EXCERPT
▼
Marketing Operationsis a broad term that collectively describes the people, processes, and technologies that enable marketing to operate efficiently and to scale with quality and consistency. Marketing operations is more holistic than traditional marketing because it adds a technical and analytical approach to more creative processes.
This combination of analytical and creative approaches is essential in today’s ever-growing data and technology environment. It offers opportunities to deliver personalized experiences across an increasing number of marketing channels. As a result, marketing managers that want their respective teams to function more as marketing operations teams must expand their skill sets to include analytical skills and creativity.
Marketing operations professionals often are not who would have previously been thought of as “marketers” or associated with the marketing function. The professionals that make up marketing ops (MOPs) teams frequently come from analytical or process-oriented backgrounds. A Chief Marketing Officer’s (CMO) staff typically includes financial analysts, programmers/developers, project managers, data experts, and market researchers performing marketing operations functions.
How Marketing Ops Can Help Your Business
Marketing operations strategy focuses on end-to-end marketing optimization. A marketing operations team oversees everything from planning and budgeting to execution and analysis. Marketing operations increase efficiency and drive results in marketing organizations. It builds a foundation for excellence by reinforcing marketing strategy with infrastructure, business processes, metrics, reporting, and the development of best practices.
Below are some examples of how aneffective marketing operations strategy can benefit your business:
Become Data Driven
Use data from your marketing technology stack and supporting systems to develop and track KPIs and metrics for the entire customer journey as well as your marketing investments and operations themselves. This data from your marketing technology stack can provide visibility into the effectiveness, efficiency, and attribution associated with marketing efforts, whether that be better lead quality, increased conversion, or ROI for a particular campaign. Your marketing ops teams and technologies can benefit from understanding their cycle times, quality, and process bottlenecks.
Improve Demand and Lead Generation
Marketing ops can establish processes to increase the effectiveness and efficiency of both demand generation and lead generation by utilizing your prospect and customer data, analytics, and the capabilities of your marketing technology stack. When optimized, marketing processes and capabilities can identify and accelerate movement through the purchase cycle of the highest value prospects, providing them with the best experiences while aligning efficient use of resources with your sales process.
▲
DIRECTIONS
Write out the stretch of the marketing operations overview from "This combination of" through "marketing operations functions.", swapping every "professionals" for "specialists".

DATA TO EXAMINE
▼
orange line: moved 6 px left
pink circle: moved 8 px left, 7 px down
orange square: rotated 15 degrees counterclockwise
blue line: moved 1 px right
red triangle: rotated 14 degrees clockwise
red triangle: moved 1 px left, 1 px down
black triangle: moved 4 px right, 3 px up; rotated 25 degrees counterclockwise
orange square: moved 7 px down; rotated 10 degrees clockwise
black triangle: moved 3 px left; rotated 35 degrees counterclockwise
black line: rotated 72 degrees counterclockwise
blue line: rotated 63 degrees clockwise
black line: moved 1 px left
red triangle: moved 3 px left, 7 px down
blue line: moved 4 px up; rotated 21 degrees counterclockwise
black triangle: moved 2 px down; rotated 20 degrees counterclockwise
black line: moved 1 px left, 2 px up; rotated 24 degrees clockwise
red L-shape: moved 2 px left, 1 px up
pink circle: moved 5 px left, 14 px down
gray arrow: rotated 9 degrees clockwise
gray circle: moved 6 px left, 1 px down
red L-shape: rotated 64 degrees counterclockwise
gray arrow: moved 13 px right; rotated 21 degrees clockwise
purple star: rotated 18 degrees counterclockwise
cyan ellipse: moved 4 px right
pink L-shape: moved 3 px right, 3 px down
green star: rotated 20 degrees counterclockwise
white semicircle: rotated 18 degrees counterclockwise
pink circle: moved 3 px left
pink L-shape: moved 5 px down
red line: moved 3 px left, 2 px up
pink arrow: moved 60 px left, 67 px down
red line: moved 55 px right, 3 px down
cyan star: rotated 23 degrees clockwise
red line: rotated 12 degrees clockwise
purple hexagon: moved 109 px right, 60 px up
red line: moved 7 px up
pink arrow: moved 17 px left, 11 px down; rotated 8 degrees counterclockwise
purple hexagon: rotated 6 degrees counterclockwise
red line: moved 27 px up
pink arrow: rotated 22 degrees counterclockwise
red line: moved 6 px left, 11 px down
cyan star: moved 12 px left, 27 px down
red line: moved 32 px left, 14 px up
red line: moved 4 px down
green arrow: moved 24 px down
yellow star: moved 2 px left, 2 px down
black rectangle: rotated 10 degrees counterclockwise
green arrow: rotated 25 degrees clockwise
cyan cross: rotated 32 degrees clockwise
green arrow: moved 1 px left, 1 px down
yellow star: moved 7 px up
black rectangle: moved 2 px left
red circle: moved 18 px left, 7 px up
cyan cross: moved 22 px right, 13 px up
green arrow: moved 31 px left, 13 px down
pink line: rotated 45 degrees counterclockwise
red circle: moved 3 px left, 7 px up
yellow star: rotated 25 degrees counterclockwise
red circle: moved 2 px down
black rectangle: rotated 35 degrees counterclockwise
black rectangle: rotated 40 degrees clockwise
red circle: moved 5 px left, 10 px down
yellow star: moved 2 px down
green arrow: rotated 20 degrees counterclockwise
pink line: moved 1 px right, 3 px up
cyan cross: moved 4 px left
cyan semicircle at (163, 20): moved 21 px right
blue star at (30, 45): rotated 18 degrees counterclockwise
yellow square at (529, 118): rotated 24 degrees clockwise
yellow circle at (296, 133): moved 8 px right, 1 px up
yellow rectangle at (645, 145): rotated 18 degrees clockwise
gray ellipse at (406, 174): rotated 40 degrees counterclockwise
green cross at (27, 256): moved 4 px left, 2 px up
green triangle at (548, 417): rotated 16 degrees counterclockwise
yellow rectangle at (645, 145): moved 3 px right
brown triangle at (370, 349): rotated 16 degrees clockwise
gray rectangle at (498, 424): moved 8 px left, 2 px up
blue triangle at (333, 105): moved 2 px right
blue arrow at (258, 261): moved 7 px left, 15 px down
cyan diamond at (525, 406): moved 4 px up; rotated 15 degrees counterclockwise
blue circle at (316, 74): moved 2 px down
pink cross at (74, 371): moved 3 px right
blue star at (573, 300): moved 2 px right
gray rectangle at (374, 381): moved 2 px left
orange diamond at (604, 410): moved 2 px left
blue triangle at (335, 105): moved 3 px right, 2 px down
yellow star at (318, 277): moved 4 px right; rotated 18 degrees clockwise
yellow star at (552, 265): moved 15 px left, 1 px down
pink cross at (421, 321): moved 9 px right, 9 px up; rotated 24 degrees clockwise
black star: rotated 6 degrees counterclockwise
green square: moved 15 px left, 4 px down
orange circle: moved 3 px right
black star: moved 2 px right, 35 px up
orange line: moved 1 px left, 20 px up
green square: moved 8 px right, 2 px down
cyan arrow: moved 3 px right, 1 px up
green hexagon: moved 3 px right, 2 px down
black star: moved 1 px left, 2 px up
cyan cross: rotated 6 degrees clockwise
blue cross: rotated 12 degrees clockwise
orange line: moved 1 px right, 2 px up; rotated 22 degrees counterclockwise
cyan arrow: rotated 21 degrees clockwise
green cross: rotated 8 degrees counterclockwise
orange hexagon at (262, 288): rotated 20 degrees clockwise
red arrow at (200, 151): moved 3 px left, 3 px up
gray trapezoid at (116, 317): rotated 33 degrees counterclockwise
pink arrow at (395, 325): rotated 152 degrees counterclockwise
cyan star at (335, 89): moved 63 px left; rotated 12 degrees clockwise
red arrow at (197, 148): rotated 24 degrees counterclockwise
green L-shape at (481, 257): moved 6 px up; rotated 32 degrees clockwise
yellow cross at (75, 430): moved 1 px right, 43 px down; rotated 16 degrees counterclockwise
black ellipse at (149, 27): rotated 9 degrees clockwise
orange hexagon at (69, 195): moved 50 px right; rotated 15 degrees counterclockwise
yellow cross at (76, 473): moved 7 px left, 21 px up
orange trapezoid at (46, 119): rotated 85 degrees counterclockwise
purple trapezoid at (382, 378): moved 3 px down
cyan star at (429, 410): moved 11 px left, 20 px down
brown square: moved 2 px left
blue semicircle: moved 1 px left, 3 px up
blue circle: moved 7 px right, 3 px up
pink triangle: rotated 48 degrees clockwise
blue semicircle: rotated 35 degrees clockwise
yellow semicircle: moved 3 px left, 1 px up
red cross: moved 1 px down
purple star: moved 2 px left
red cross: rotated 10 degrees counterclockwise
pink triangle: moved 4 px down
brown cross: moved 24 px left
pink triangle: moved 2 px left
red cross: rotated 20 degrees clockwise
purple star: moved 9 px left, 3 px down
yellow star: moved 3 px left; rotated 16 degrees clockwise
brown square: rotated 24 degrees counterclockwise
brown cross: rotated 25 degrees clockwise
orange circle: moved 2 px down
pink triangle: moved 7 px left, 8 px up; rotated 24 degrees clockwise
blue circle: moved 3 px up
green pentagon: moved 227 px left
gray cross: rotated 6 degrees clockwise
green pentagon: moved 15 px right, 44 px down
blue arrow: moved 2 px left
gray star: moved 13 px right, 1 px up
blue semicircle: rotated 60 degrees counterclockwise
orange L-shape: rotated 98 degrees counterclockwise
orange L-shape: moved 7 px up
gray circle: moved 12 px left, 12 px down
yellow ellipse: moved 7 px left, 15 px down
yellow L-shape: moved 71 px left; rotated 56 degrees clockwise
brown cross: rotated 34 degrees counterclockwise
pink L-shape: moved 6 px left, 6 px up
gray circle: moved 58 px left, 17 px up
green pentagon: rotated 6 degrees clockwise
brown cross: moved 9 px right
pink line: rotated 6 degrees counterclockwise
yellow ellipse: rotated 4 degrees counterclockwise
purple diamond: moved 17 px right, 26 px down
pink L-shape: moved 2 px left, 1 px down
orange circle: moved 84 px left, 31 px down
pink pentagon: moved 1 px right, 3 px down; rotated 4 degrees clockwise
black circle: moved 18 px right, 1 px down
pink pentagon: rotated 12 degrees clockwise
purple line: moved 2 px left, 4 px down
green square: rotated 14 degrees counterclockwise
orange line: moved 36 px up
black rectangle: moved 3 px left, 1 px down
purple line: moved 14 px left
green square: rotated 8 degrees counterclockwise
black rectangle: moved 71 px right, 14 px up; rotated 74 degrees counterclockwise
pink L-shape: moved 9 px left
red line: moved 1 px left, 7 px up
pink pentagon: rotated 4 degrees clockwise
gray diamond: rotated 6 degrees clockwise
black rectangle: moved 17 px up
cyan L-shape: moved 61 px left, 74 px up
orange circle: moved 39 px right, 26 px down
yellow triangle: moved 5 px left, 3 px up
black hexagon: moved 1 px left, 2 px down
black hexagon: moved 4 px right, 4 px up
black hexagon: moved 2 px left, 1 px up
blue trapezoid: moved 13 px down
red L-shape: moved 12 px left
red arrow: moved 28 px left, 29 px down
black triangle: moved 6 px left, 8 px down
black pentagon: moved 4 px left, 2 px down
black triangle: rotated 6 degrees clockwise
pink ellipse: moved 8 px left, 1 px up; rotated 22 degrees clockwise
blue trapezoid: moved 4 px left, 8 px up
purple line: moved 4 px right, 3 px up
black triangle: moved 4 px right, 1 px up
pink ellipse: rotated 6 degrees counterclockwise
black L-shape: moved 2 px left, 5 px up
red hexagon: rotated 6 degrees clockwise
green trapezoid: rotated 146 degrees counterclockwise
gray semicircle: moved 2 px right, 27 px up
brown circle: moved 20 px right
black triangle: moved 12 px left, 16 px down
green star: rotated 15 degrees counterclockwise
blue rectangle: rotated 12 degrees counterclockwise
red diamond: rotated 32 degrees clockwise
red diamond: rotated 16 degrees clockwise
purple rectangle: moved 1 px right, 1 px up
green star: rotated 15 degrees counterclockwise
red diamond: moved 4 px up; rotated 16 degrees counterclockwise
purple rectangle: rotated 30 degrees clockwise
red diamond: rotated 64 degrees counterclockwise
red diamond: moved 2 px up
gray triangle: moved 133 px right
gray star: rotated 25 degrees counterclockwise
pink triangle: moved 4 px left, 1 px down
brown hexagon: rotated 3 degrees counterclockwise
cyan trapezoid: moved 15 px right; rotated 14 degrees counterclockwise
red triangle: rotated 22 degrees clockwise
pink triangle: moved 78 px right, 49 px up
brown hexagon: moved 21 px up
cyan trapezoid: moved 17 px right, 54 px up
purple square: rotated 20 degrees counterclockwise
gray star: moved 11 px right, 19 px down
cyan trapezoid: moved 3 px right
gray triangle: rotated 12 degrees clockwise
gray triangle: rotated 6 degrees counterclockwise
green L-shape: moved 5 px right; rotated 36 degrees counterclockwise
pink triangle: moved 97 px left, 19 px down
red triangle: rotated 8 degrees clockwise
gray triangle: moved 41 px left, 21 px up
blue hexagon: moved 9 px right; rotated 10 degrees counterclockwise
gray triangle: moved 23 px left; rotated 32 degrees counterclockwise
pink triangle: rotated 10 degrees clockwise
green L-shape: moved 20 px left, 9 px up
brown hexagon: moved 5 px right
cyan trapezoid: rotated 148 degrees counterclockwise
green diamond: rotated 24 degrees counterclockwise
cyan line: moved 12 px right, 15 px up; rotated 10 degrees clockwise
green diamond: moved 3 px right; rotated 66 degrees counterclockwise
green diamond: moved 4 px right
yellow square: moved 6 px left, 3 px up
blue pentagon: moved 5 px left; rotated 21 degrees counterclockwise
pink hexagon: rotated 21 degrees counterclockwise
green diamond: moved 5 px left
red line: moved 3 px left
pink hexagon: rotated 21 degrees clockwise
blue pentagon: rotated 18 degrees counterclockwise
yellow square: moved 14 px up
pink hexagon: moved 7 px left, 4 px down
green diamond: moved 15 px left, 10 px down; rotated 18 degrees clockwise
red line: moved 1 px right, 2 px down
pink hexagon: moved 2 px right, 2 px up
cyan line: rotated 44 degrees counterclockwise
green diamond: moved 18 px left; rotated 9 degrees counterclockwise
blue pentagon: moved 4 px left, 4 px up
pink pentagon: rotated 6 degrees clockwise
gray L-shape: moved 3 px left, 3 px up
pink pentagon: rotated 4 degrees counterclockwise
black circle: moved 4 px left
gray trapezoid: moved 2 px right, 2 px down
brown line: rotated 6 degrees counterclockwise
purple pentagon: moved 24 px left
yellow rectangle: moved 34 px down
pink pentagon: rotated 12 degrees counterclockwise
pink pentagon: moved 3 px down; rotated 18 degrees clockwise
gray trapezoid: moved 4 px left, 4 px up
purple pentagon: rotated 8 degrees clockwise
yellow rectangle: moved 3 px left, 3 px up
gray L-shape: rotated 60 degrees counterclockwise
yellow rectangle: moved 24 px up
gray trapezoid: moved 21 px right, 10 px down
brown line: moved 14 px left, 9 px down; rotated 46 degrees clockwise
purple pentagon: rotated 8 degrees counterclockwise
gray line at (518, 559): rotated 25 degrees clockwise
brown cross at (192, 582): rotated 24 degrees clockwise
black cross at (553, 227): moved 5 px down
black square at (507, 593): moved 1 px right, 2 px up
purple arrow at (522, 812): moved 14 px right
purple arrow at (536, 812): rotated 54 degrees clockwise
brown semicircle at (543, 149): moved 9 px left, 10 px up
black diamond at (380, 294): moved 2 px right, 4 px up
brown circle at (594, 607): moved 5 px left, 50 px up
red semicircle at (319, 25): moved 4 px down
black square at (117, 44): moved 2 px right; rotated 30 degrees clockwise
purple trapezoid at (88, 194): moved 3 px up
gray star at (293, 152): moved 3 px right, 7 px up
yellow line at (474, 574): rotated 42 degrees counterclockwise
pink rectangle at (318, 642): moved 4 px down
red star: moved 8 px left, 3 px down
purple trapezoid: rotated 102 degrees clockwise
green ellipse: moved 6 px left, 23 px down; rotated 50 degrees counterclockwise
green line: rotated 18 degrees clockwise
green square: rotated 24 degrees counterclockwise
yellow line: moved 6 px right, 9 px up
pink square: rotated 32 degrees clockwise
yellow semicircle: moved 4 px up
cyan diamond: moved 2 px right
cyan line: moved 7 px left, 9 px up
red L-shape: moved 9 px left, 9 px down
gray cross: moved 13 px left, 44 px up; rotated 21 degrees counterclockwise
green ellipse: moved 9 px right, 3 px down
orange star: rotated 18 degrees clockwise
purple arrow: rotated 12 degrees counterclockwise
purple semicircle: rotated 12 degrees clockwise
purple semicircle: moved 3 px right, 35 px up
▲
ANSWER AREA
This combination of analytical and creative approaches is essential in today’s ever-growing data and technology environment. It offers opportunities to deliver personalized experiences across an increasing number of marketing channels. As a result, marketing managers that want their respective teams to function more as marketing operations teams must expand their skill sets to include analytical skills and creativity.
Marketing operations specialists often are not who would have previously been thought of as “marketers” or associated with the marketing function. The specialists that make up marketing ops (MOPs) teams frequently come from analytical or process-oriented backgrounds. A Chief Marketing Officer’s (CMO) staff typically includes financial analysts, programmers/developers, project managers, data experts, and market researchers performing marketing operations functions.